Task details:
Rewrite all of the data below as a numbered list, omitting any blank lines.

Saved data entries
————————

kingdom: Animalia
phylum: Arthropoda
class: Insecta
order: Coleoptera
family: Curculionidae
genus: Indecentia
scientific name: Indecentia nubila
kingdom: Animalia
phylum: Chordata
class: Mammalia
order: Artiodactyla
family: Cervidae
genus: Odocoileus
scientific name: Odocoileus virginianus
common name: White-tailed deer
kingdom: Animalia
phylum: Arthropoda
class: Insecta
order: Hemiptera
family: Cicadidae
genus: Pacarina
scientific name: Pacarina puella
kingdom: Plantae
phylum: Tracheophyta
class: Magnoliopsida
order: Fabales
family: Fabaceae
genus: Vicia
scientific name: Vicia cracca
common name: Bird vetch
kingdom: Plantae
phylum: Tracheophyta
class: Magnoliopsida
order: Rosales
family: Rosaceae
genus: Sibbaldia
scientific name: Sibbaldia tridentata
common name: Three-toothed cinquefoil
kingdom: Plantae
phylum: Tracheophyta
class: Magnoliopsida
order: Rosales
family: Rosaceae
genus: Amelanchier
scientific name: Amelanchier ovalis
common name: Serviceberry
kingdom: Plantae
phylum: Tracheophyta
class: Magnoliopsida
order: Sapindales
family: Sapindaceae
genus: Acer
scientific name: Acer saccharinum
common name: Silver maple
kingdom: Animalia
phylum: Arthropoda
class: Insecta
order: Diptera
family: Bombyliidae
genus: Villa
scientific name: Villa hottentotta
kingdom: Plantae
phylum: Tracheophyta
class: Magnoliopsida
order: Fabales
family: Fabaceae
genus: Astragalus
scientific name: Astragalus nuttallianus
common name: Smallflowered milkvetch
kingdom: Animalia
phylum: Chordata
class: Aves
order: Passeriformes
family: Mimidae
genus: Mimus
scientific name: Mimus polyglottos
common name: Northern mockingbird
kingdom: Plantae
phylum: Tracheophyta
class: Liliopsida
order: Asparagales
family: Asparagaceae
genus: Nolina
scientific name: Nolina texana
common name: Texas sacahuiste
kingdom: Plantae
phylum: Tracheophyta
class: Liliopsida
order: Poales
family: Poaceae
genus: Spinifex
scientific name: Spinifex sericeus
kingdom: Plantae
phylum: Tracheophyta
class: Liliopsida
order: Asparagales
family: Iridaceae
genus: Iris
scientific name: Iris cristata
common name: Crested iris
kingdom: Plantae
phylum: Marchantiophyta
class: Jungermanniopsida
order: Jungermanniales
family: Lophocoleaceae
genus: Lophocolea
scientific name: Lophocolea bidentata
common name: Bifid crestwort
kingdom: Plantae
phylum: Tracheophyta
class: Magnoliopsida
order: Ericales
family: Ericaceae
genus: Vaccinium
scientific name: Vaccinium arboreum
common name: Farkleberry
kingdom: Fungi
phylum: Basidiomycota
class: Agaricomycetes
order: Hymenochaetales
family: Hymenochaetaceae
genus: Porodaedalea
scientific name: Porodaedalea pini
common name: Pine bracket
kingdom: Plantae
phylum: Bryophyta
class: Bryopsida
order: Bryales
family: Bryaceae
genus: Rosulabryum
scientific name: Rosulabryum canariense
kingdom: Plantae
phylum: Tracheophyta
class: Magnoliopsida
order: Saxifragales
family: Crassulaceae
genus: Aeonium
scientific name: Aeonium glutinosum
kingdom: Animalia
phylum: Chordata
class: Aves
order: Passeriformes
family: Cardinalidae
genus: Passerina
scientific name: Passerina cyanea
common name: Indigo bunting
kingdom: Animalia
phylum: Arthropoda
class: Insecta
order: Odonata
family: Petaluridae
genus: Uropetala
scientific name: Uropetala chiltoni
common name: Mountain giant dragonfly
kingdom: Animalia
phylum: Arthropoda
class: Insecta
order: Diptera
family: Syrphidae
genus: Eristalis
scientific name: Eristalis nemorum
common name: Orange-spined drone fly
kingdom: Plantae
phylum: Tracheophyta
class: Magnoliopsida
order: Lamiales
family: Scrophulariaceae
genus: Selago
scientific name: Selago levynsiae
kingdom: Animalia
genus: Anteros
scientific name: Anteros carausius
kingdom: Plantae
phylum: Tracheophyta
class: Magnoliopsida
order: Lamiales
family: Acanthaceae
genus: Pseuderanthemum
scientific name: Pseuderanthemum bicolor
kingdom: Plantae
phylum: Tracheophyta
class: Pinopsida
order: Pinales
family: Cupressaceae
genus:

————————

Result of the exercise:
1. kingdom: Animalia
2. phylum: Arthropoda
3. class: Insecta
4. order: Coleoptera
5. family: Curculionidae
6. genus: Indecentia
7. scientific name: Indecentia nubila
8. kingdom: Animalia
9. phylum: Chordata
10. class: Mammalia
11. order: Artiodactyla
12. family: Cervidae
13. genus: Odocoileus
14. scientific name: Odocoileus virginianus
15. common name: White-tailed deer
16. kingdom: Animalia
17. phylum: Arthropoda
18. class: Insecta
19. order: Hemiptera
20. family: Cicadidae
21. genus: Pacarina
22. scientific name: Pacarina puella
23. kingdom: Plantae
24. phylum: Tracheophyta
25. class: Magnoliopsida
26. order: Fabales
27. family: Fabaceae
28. genus: Vicia
29. scientific name: Vicia cracca
30. common name: Bird vetch
31. kingdom: Plantae
32. phylum: Tracheophyta
33. class: Magnoliopsida
34. order: Rosales
35. family: Rosaceae
36. genus: Sibbaldia
37. scientific name: Sibbaldia tridentata
38. common name: Three-toothed cinquefoil
39. kingdom: Plantae
40. phylum: Tracheophyta
41. class: Magnoliopsida
42. order: Rosales
43. family: Rosaceae
44. genus: Amelanchier
45. scientific name: Amelanchier ovalis
46. common name: Serviceberry
47. kingdom: Plantae
48. phylum: Tracheophyta
49. class: Magnoliopsida
50. order: Sapindales
51. family: Sapindaceae
52. genus: Acer
53. scientific name: Acer saccharinum
54. common name: Silver maple
55. kingdom: Animalia
56. phylum: Arthropoda
57. class: Insecta
58. order: Diptera
59. family: Bombyliidae
60. genus: Villa
61. scientific name: Villa hottentotta
62. kingdom: Plantae
63. phylum: Tracheophyta
64. class: Magnoliopsida
65. order: Fabales
66. family: Fabaceae
67. genus: Astragalus
68. scientific name: Astragalus nuttallianus
69. common name: Smallflowered milkvetch
70. kingdom: Animalia
71. phylum: Chordata
72. class: Aves
73. order: Passeriformes
74. family: Mimidae
75. genus: Mimus
76. scientific name: Mimus polyglottos
77. common name: Northern mockingbird
78. kingdom: Plantae
79. phylum: Tracheophyta
80. class: Liliopsida
81. order: Asparagales
82. family: Asparagaceae
83. genus: Nolina
84. scientific name: Nolina texana
85. common name: Texas sacahuiste
86. kingdom: Plantae
87. phylum: Tracheophyta
88. class: Liliopsida
89. order: Poales
90. family: Poaceae
91. genus: Spinifex
92. scientific name: Spinifex sericeus
93. kingdom: Plantae
94. phylum: Tracheophyta
95. class: Liliopsida
96. order: Asparagales
97. family: Iridaceae
98. genus: Iris
99. scientific name: Iris cristata
100. common name: Crested iris
101. kingdom: Plantae
102. phylum: Marchantiophyta
103. class: Jungermanniopsida
104. order: Jungermanniales
105. family: Lophocoleaceae
106. genus: Lophocolea
107. scientific name: Lophocolea bidentata
108. common name: Bifid crestwort
109. kingdom: Plantae
110. phylum: Tracheophyta
111. class: Magnoliopsida
112. order: Ericales
113. family: Ericaceae
114. genus: Vaccinium
115. scientific name: Vaccinium arboreum
116. common name: Farkleberry
117. kingdom: Fungi
118. phylum: Basidiomycota
119. class: Agaricomycetes
120. order: Hymenochaetales
121. family: Hymenochaetaceae
122. genus: Porodaedalea
123. scientific name: Porodaedalea pini
124. common name: Pine bracket
125. kingdom: Plantae
126. phylum: Bryophyta
127. class: Bryopsida
128. order: Bryales
129. family: Bryaceae
130. genus: Rosulabryum
131. scientific name: Rosulabryum canariense
132. kingdom: Plantae
133. phylum: Tracheophyta
134. class: Magnoliopsida
135. order: Saxifragales
136. family: Crassulaceae
137. genus: Aeonium
138. scientific name: Aeonium glutinosum
139. kingdom: Animalia
140. phylum: Chordata
141. class: Aves
142. order: Passeriformes
143. family: Cardinalidae
144. genus: Passerina
145. scientific name: Passerina cyanea
146. common name: Indigo bunting
147. kingdom: Animalia
148. phylum: Arthropoda
149. class: Insecta
150. order: Odonata
151. family: Petaluridae
152. genus: Uropetala
153. scientific name: Uropetala chiltoni
154. common name: Mountain giant dragonfly
155. kingdom: Animalia
156. phylum: Arthropoda
157. class: Insecta
158. order: Diptera
159. family: Syrphidae
160. genus: Eristalis
161. scientific name: Eristalis nemorum
162. common name: Orange-spined drone fly
163. kingdom: Plantae
164. phylum: Tracheophyta
165. class: Magnoliopsida
166. order: Lamiales
167. family: Scrophulariaceae
168. genus: Selago
169. scientific name: Selago levynsiae
170. kingdom: Animalia
171. genus: Anteros
172. scientific name: Anteros carausius
173. kingdom: Plantae
174. phylum: Tracheophyta
175. class: Magnoliopsida
176. order: Lamiales
177. family: Acanthaceae
178. genus: Pseuderanthemum
179. scientific name: Pseuderanthemum bicolor
180. kingdom: Plantae
181. phylum: Tracheophyta
182. class: Pinopsida
183. order: Pinales
184. family: Cupressaceae
185. genus:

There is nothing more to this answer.